[AUSZUG]
Q&A zur Papierkrise

Rohstoffknappheit: Wann kommt das Licht am Ende des Tunnels?

Der aktuelle Wirtschaftsaufschwung sorgt für eine verstärkte Nachfrage nach Foldern, Mailings, Plakaten, Verpackungen und Shop Ausstattung. Doch Papier, Karton und Kunststofffolien sind derzeit nicht nur Mangelware, sondern auch deutlich teurer. Wie konnte es zur Papierkrise kommen, was Auftraggeber:innen in Zeiten der Rohstoffkrise beachten sollten, wie die Ware dennoch termingerecht ankommt, das hat der Verband Druck Medien zusammengefasst. Hier die Antworten auf die häufigsten Fragen:

Wie kam es zu dieser Marktverknappung?

Es gibt keine Marktverknappung, zumindest nicht in dem Maße, wie die derzeitige Lieferdauer von Papieren vermuten ließe. Es wurden Papiermaschinen abgestellt, einzelne alte Fabriken stillgelegt, und es werden Papiermaschinen auf andere Papiersorten umgerüstet. Mit diesen Maßnahmen sollten Angebot und Nachfrage im grafischen Bereich ausgeglichen werden. Gleichzeitig wird an der Kostenoptimierung der verbliebenen Kapazitäten – wie auch in den vorangegangenen Jahren – weitergearbeitet.

[AUFGABE 1]
Entnimm dem Auszug zur Papierkrise den Abschnitt, der bei den Worten „Es gibt keine“ einsetzt, und schließe nach den Worten „Jahren – weitergearbeitet.“ ab.
[AUFGABE 2]
Fasse den Absatz des Auszugs zur Papierkrise, der mit „Es gibt keine Marktverknappung“ beginnt, als Stichpunktliste zusammen, ohne seine zentralen Fakten zu verlieren.
Die anschließenden Daten sind eigenständiges Material und stehen in keinem Zusammenhang mit dem Auszug.

[VORGEGEBENE DATEN]
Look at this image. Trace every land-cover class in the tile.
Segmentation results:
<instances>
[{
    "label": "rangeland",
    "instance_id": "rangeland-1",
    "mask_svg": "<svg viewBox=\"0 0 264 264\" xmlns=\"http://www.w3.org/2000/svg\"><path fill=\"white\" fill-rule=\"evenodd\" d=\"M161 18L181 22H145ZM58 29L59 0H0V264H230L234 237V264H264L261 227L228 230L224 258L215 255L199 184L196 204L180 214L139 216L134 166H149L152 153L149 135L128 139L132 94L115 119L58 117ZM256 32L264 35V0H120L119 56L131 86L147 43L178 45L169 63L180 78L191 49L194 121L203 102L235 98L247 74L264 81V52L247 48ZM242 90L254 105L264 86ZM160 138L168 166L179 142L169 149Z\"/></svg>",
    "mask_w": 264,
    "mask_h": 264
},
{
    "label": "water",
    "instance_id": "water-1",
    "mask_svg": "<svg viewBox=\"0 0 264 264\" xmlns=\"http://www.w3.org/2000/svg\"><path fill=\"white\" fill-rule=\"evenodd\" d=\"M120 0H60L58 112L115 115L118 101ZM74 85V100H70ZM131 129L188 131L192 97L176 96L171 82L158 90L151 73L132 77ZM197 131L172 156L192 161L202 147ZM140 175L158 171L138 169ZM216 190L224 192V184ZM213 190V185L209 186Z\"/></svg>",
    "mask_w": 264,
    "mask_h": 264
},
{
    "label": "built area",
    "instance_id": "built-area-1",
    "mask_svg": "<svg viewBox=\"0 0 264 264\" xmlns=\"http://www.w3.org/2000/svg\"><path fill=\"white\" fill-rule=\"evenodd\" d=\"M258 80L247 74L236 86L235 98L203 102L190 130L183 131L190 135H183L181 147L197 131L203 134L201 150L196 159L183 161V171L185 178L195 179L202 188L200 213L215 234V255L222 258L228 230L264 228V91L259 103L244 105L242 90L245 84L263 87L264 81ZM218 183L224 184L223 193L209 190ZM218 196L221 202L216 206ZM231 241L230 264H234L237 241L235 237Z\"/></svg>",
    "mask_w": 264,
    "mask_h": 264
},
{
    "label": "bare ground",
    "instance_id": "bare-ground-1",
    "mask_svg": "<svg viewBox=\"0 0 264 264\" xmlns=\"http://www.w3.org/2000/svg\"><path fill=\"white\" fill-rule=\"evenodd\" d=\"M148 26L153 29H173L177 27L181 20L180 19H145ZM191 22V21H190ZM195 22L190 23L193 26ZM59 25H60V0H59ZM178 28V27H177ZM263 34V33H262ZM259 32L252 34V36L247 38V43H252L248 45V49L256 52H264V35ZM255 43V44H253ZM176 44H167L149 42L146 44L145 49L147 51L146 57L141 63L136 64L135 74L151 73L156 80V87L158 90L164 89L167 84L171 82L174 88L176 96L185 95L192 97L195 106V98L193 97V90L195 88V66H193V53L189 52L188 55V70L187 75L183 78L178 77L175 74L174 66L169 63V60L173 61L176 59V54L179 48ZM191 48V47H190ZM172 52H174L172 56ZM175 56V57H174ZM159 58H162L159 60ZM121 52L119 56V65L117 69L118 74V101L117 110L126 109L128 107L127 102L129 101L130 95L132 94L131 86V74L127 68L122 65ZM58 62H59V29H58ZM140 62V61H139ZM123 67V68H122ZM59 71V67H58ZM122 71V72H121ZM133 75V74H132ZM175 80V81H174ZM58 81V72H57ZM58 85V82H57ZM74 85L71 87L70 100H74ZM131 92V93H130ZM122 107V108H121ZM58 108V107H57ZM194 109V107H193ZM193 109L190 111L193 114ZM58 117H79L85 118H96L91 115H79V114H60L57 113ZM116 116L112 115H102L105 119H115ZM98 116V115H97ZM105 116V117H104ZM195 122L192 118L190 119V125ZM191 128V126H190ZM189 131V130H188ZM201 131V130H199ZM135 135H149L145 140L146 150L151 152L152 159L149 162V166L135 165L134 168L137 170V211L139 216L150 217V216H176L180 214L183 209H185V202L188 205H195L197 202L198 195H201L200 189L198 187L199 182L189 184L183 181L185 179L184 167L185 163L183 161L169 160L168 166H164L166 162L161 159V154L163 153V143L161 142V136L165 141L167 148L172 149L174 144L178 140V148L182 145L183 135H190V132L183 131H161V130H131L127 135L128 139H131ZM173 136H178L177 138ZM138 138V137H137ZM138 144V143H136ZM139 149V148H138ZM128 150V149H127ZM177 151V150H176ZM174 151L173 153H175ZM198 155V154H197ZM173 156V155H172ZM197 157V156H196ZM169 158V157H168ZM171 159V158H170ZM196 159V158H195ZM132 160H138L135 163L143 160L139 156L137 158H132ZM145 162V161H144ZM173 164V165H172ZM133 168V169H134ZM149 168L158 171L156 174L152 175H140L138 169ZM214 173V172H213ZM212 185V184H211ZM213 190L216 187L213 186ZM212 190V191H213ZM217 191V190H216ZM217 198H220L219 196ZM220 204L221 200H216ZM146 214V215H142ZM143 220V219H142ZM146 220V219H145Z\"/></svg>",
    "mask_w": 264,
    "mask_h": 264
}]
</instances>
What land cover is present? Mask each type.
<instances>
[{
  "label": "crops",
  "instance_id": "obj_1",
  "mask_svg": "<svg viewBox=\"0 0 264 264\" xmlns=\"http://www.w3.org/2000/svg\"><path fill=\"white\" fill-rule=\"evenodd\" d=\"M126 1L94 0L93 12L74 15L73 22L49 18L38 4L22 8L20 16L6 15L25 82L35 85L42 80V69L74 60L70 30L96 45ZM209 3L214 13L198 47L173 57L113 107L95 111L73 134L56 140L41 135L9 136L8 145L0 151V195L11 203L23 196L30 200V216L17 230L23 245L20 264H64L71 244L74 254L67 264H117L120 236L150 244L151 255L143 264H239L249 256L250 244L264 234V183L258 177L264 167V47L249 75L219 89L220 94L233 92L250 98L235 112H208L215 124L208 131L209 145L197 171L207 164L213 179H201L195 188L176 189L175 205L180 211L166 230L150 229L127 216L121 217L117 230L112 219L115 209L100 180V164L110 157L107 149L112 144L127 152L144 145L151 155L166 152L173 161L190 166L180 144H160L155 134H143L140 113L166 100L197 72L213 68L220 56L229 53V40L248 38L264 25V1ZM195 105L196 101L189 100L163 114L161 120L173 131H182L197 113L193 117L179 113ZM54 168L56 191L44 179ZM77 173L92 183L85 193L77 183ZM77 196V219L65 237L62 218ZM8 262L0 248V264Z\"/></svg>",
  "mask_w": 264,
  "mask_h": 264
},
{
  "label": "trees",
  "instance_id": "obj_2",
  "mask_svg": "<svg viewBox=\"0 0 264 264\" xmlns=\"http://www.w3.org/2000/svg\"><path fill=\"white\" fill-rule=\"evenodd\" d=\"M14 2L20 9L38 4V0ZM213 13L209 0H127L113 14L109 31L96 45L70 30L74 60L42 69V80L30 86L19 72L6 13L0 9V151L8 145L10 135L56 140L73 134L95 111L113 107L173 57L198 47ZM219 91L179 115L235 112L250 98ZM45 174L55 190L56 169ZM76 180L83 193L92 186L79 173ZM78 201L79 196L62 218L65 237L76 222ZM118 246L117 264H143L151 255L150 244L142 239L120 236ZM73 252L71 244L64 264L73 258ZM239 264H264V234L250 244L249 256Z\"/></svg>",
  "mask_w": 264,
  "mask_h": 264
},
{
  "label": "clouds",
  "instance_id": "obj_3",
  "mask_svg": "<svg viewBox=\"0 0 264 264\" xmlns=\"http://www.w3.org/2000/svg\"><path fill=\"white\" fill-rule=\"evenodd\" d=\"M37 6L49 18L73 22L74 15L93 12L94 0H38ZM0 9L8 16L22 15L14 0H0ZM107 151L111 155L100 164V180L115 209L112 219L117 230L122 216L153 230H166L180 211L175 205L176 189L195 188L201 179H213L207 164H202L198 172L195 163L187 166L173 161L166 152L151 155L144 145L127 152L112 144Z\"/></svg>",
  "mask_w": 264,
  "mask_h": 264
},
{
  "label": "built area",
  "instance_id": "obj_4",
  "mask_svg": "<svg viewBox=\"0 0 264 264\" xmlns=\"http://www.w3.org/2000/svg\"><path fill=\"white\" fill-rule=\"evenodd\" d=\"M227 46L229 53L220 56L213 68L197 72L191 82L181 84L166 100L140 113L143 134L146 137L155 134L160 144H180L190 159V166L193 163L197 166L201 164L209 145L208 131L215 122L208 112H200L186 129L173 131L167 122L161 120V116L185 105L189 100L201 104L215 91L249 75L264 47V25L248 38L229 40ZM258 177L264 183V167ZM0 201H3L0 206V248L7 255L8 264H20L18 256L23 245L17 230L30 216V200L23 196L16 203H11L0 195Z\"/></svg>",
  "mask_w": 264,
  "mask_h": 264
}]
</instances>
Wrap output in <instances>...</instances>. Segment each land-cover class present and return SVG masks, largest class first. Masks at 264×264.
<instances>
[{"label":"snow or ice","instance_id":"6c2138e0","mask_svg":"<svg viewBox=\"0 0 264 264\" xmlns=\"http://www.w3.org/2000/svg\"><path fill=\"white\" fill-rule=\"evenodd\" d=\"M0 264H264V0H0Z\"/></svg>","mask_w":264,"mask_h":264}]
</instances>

[MUSTERLÖSUNG 1]
Es gibt keine Marktverknappung, zumindest nicht in dem Maße, wie die derzeitige Lieferdauer von Papieren vermuten ließe. Es wurden Papiermaschinen abgestellt, einzelne alte Fabriken stillgelegt, und es werden Papiermaschinen auf andere Papiersorten umgerüstet. Mit diesen Maßnahmen sollten Angebot und Nachfrage im grafischen Bereich ausgeglichen werden. Gleichzeitig wird an der Kostenoptimierung der verbliebenen Kapazitäten – wie auch in den vorangegangenen Jahren – weitergearbeitet.

[MUSTERLÖSUNG 2]
- Eine Marktverknappung in dem Ausmaß, das die derzeitige Lieferdauer von Papieren nahelegt, besteht nicht.
- Papiermaschinen wurden abgestellt, einzelne alte Fabriken stillgelegt und Maschinen auf andere Papiersorten umgerüstet.
- Diese Maßnahmen sollten Angebot und Nachfrage im grafischen Bereich ausgleichen.
- Parallel wird, wie in den Vorjahren, die Kostenoptimierung der verbliebenen Kapazitäten fortgesetzt.